Date of last letter: 1 Feb 2008

February 12, 2008

Dear Colleague:  

    Putting on fat is not good for our health. It is not good at any age, but the harm increases with age. An old man with lots of fat on him invites stroke, thrombosis, and death. At least, this is the sort of medical wisdom we hear from the media. I respond by eating less, and checking the mirror from time to time to see whether my midriff load of blubber has increased. I owe it to myself to be physically healthy.

    Strange, isn't it? No one tells me that too much money in the bank is not good for my spiritual health. It isn't good at any age, but the harm increases with age. Money clogs the spiritual arteries just as cholesterol clogs the biological ones. The effect of both is death—spiritual death in the one, physical death in the other. But giving up one's redundant goods and thinning one's bank account are even more difficult than giving up chocolate donut and lowering one's calorie count, a reason being that no physician tells us to do so. We don't have experts of the spirits as we do experts of the body. Quite the contrary, the advice we get is that the more money we have in old age, the happier and more fulfilled we will be. Advertisement from Pacific Life is a case in point.
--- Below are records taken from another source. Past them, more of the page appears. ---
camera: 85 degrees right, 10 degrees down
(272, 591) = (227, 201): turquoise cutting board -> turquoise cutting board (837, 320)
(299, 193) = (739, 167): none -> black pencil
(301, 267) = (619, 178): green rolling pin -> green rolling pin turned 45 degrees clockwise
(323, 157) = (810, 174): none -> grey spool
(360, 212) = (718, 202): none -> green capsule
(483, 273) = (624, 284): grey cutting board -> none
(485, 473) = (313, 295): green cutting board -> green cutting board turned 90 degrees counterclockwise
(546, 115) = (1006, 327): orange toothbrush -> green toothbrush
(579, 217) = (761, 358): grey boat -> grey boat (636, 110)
It is on TV just before and after the Jim Lehrer Newshour. It shows the blue Pacific, with a man and a woman approaching on a private airplane. From the airplane, they see gamboling dolphins and whales. Another scene sees them on a yacht. They look as if they just had a gin in the captain's lounge and are now ready to sit on the deck chair reeling in their catch. A voice says, "Is this all there is to life? Is life just watching nature at play from a seaplane, catching fish from a private yacht, or is it even just having a leisurely dinner with friends in an excellent restaurant?" An artful pause is followed by the triumphant, "Maybe it is!" All the delights we see on the screen are ours if we are wise enough to build a giant nest egg, and insure with Pacific Life.
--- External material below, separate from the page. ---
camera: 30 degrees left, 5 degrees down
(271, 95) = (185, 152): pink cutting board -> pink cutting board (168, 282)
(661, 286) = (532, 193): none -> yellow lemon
    Pundits tell me that Americans are religious. Religious? How can people with a grain of religion in them believe that what Pacific Life offers is all there is? Well, maybe there are better things, but remember (the Devil whispers in my ear), "You need plenty of money in the bank for expensive drugs, the nursing home, and first-class nursing care. You especially, since you don't have family to take care of you." I would be convinced if I had not read the autobiography of Bernard Berenson and the biography of Winston Churchill. Did Berenson live in a beautiful Italian vila? Everyone thought so. Not, however, the aged Berenson who claimed to live in a hovel with thinning thatch, clogged piping, and a sewage that was beginning to smell—in other words, in his own decaying body, and there was no way to avoid that. As for Churchill, Lord Moran's biography of him in his last years showed the Great Man as a drooling baby, barely able to swallow his food, and incontinent. Ok, he lived in Marlborough House, or some other palatial residence. But would he be that much worse off if, in great age, he lived in the poor house?

    As "mewling, puking" infants we are more or less equal. As ancients "sans teeth, sans eyes, sans taste" we are again more or less equal. So maybe there is some justice in the world after all.